キスが好きだという話をしました。キスは科学的に言ってもとても大事なもので、粘膜の接触、唾液を交換する事により、遺伝子が子作りに当たり、適合するかどうかを無意識にも判別している行為なのだそうです。
そういう意味では、あやまちキッスした彼女とは突発的にしたキスであれ、世之介もまったくときめかず、あれ?と思いましたが遺伝子が適合しなかったわけです。
と言うことで、キスはやはりドラマチックにしたいもの。それも人から羨ましがられるラテン系のキッスをね。
夕焼けのお台場の桟橋の突端で、他のカップルがたくさん傍観している状態で思いッきりのキスをしたことがあります。
「世之介イヤだよ~、みんな見てるじゃん」
「気にすんなよ、今から飛びきりのヒロインにしてやるからっ」
桟橋の突端まで彼女を連れて行き、観光船のロープ留めのブイに、前に女を位置して腰掛けた。
彼女の顔を愛おしく見つめながら、ゆっくり唇を近づけ、女の肩を倒した。
「ズルい…。」
口づけしながら、観覧者に目を向けた。
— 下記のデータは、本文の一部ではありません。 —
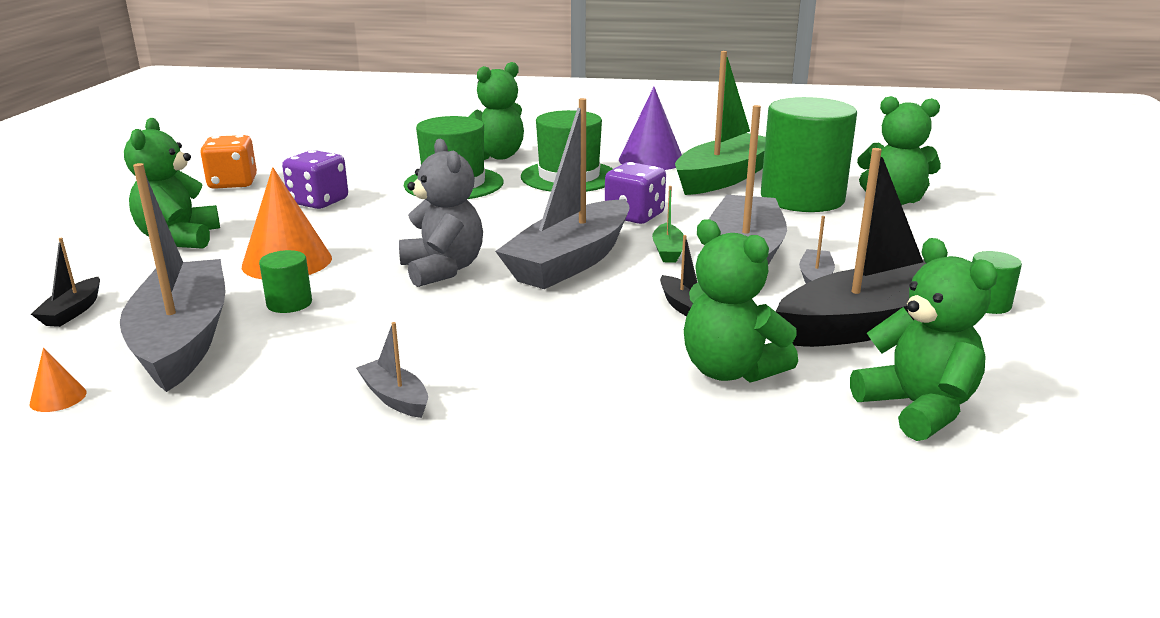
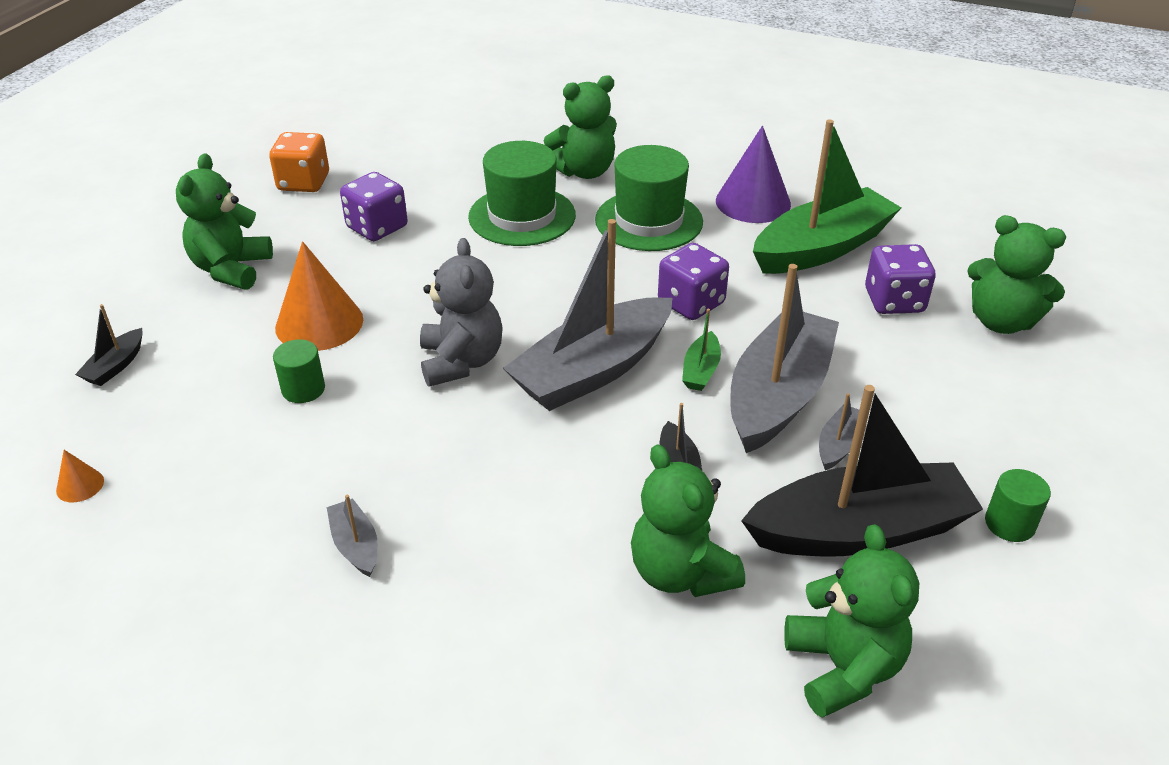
camera: 15 degrees right, 15 degrees up
grey boat [120,163,226,392] -> none
green cylinder [761,97,857,212] -> purple dice [865,244,936,314]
女たちは羨望の眼差し、男どもは自分には出来ないという顔で口をポカンと開けていた。
ヨシッとばかりに体位を入れ替え、彼女に目を開けたままキスするよう、強要した。
女は最初は驚き、しかし徐々に勇気を持ち、そして大胆にヒロインになっていった。
「こんなシチュエーションのキッス、二度とないかもね」
彼女とは、その後、燃え尽きるように別れたが、最初は地味な子だったのに銀座の夜の蝶へと変貌し、世之介のとても手の届かないオンナになった。